This blog post goes directly with the video. It’s not a direct transcript but it’s pretty close. Sometimes in video I do go on and on a bit more then I do in written word.
Let’s talk a little bit about getting a little more loft in our yarn. Now, a really lofty yarn can be made from roving but we can also use our lovely handpainted combed tops and get a little more loft in it. Meaning instead of spinning right from the tip and having a more dense yarn, I’m showing you a few tricks to get a little bit lighter yarn with your combed top.
Now, this isn’t about long draw. I’ll do that another time. This is about still using our short draw that I worked on this video. This about a few different tricks to make a little more loft.
Spinning from the fold.
I’m breaking off a piece* and I’m going to do a special hold where I”m folding it over my index finger and gently holding it with my other 3 fingers and thumb. I tease a bit off the tip of my finger and get it it going. I spin right from that. Now don’t give it a death grip. You want it to be a light hold.
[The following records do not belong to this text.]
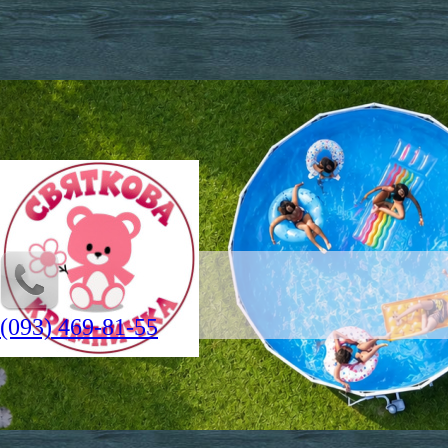
(093) 469-81-55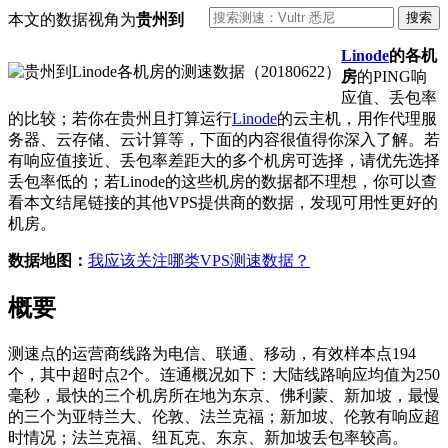
本文的数据视角为
贵州到
Linode
的各机
房
的PING响
应值、丢包率
的比较；若你在贵州且打算运行
Linode
的云主机，用作代理服
务器、云存储、云计算等，下面的内容很值得你深入了解。若
有响应值接近、丢包率差距大的多个机房可选择，请优先选择
丢包率低的；若Linode的这些机房的数据都不理想，你可以查
看本文结尾链接的其他VPS提供商的数据，发现可用性更好的
机房。
数据地图：
我应该关注哪类VPS测速数据？
概要
测速点的运营商线路为电信、联通、移动，有效样本点194
个，其中超时点2个。连通概况如下：大陆线路响应均值为250
毫秒，最快的三个机房所在地为东京、佛利蒙、新加坡，最慢
的三个为亚特兰大、伦敦、法兰克福；新加坡、伦敦有响应超
时情况；法兰克福、纽瓦克、东京、新加坡丢包率较高。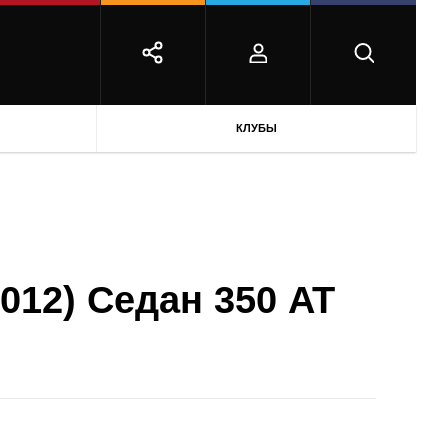
КЛУБЫ
2012) Седан 350 AT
Now, this jumbles up the fibers… that fold there. It gives you a bit of air and loft, simply by jumbling it up a bit. That fold is the trick. If you don’t find it comfortable to have your finger in there, that fold by itself and spinning from the side will help you get more loft.
Note that the loft doesn’t always show up just from the first yarn as you’re making it. So don’t expect to see magic on your bobbin. Sometimes it takes skeining it off and washing it to see that you have indeed added some loft to your yarn.
FauxLag – Fake Rolag
Break a piece of your fiber off – Open it up and fluff it out. Then roll it up and you’re going to spin from the end. Tease a bit off the end and that’s where we will spin from. You can see immediately that the fibers are more jumbled and that’s immediate loftiness right there!
You should note that this can change the color of what you are working on. You can see how I split it, that has 2 colors in the pieces, those colors will blend. It’s a great technique for blending. You can use this technique and keep separate colors but you will need to be careful and work at it. I just wanted to throw that in there so no one was disappointed when they realized that this does do some crazy color blending.
*how big of a piece do you want? Well. Many will say that you only want one staples worth of fiber. But if you’re working with really short stapled fibers, that’s too little. So I generally go with what is comfortable in my hand. It’s still going to jumble things up even if you have 2-3 staples worth. Work with what works well for you.